### Check your understanding
(a) In the passage about Shahak, what did almost every Knesset member do at that point in Ben-Gurion's speech?
(b) Rewrite the passage about Shahak, starting with "While Zionist principals" and going on through "fallacies of Zionism.", renaming "newcomers" as "immigrants" each time it appears.
(c) Write what comes next in the passage about Shahak, following on from its final sentence.

### Document excerpt
___

From the savagery of the camp, Shahak learned humanity, and when he was released, he went to Israel because he was told that the promised land was a safe haven for the Jews. His early years in Israel, some spent in military service, were an eye opener for young Shahak, who fought to escape the melancholy of the past and construct a brighter future.

While Zionist principals were taught to the newcomers, who were preparing to establish their lives in the new land, it was only a matter of time before Shahak began questioning the fallacies of Zionism.

He wrote, “in 1956 I eagerly swallowed all of Ben-Gurion’s political and military reasons for Israel initiating the Suez War, until he pronounced in the Knesset on the third day of that war that the real reason for it is the restoration of the Kingdom of David and Solomon to its biblical border. At this point in his speech almost every Knesset member spontaneously rose and sang the Israeli national anthem.”

Shahak’s rejection of racism and championing of human rights for Palestinians grew mainly out of Israel’s apartheid and racism. The emergence of his style of writing began as a natural refusal to submit to the bigotry and political deception promoted by his government.

___

### Data supplied
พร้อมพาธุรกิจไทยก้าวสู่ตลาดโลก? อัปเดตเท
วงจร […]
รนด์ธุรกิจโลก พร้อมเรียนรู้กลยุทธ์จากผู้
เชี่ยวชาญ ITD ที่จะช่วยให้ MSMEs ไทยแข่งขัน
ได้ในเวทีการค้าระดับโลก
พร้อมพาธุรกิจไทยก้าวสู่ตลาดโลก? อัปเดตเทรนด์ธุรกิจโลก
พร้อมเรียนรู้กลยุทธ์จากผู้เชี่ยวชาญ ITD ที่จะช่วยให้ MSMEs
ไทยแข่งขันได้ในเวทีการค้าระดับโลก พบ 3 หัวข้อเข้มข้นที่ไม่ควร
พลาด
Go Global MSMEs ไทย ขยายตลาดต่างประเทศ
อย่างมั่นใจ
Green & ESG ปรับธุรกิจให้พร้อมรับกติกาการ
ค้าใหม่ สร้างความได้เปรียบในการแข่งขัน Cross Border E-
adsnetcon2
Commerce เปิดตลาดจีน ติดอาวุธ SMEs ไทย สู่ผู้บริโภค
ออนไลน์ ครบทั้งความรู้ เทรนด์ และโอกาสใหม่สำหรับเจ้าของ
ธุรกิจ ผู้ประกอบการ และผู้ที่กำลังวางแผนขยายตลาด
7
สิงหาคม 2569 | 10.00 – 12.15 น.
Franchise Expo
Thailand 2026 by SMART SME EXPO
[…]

___

### Outputs by task
(a) They spontaneously rose and sang the Israeli national anthem.

(b)
While Zionist principals were taught to the immigrants, who were preparing to establish their lives in the new land, it was only a matter of time before Shahak began questioning the fallacies of Zionism.

(c)
Yet the man’s consequential involvement in the world of politics, and slow abandonment of the world of chemistry rose from one incident that was deeply troubling and left a never healing scar; it was when he “witnessed an ultra-religious Jew refuse to allow his phone to be used on the sabbath in order to call an ambulance for a non-Jew who happened to collapse in a Jerusalem neighborhood.”

Puzzeled by the cruelty of witnessing a fellow human die with no help simply because he was a “Gentile”, Shahak investigated the matter further, calling a meeting of members of the Rabbinical Court in Jerusalem. But their answer came cold and heartless, the Jewish man has acted in accordance with the religion, Shahak was told.

Shahak was outraged by the treatment of Palestinians by his own government, a fury that is reflected in his legacy. It is noteworthy that Shahak was not a foreseen outcome of an Israeli movement and school of thought. His anti-occupation conviction is unique, and is viewed by most Israelis, included the so-called peace movements, as extreme.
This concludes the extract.